Roma caput criminis. È quella che Giancarlo De Cataldo ha raffigurato con maestria epica in “Romanzo criminale”. Ma cosa ne resta oggi, nel terzo decennio di un secolo impregnato di violenza su tutte le articolazioni del vivere collettivo, dalla finanza al terrorismo, dalla politica alle mafie, dai rapporti interpersonali al disfacimento della famiglia?
Nel suo nuovo romanzo, “La Svedese”, De Cataldo dà una risposta fatta di narrativa a tempo di rap.
Nella cui dirompenza ritmica si riflette la frammentazione delle regole malavitose. Estinta la banda della Magliana, Roma è il far west di molteplici raggruppamenti delinquenziali, nessuno capace di rapportarsi ai “codici” di una volta. Vi incappa Sharon, detta Sharo, ragazza di borgata, che da un’esistenza precaria e miserevole si ritrova proiettata nel giro della grande distribuzione di stupefacenti. Anche questi ultimi fuoriusciti dal vecchio giro di sostanze tossiche. Non più l’eroina, e neanche troppa cocaina.
Sharo ha un ragazzo, Fabio, che consegna all’alta società la “Gina”, droga degli stupri.
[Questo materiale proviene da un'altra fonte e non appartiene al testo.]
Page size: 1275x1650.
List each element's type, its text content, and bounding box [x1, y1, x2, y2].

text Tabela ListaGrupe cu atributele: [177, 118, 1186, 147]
Per via di un casuale incidente sul monopattino elettrico, lui la incarica di portare a termine la commissione.
Sharo giunge così a casa di Orso Alberto de’ Venturi, autentico principe, nonché debosciato oltre misura.
Tra il nobile e la borgatara si sviluppa uno strano rapporto che consente a lei di dare rapidamente la scalata nella Roma criminale del XXI secolo. La sua figura allampanata, dai capelli biondi, le guadagna il soprannome di “Svedese”. Dapprima un privilegio, poi un carico di indesiderate responsabilità. Quando si mette a smerciare in proprio, si trova contro il boss del quartiere, l’Aquilotto, e Jimmy, capo degli albanesi. La posta in gioco è altissima, perché si possono fare soldi con molecole psicotrope non illegali, come nella trilogia di “Smetto quando voglio”. Qui però non c’è la commedia, solo l’incalzante fatalismo tipico del noir. Sharo finisce per trovarsi contro un nemico ben più pericoloso dell’Aquilotto e degli albanesi: la ndrangheta.
L’architettura che De Cataldo erge su queste basi iperrealistiche, diviene una cattedrale popolata della generazione succeduta al Freddo, al Nero e agli altri della Magliana. Di gran lunga più imprevedibili.
Tanto che per raccontarli al millimetro, De Cataldo sceglie l’argot dei bassifondi non soltanto nei dialoghi. E nella bocca della Svedese, ogni vezzo romanesco acquisisce l’inesorabilità di una sentenza inappellabile, il eco persiste a lettura ultimata.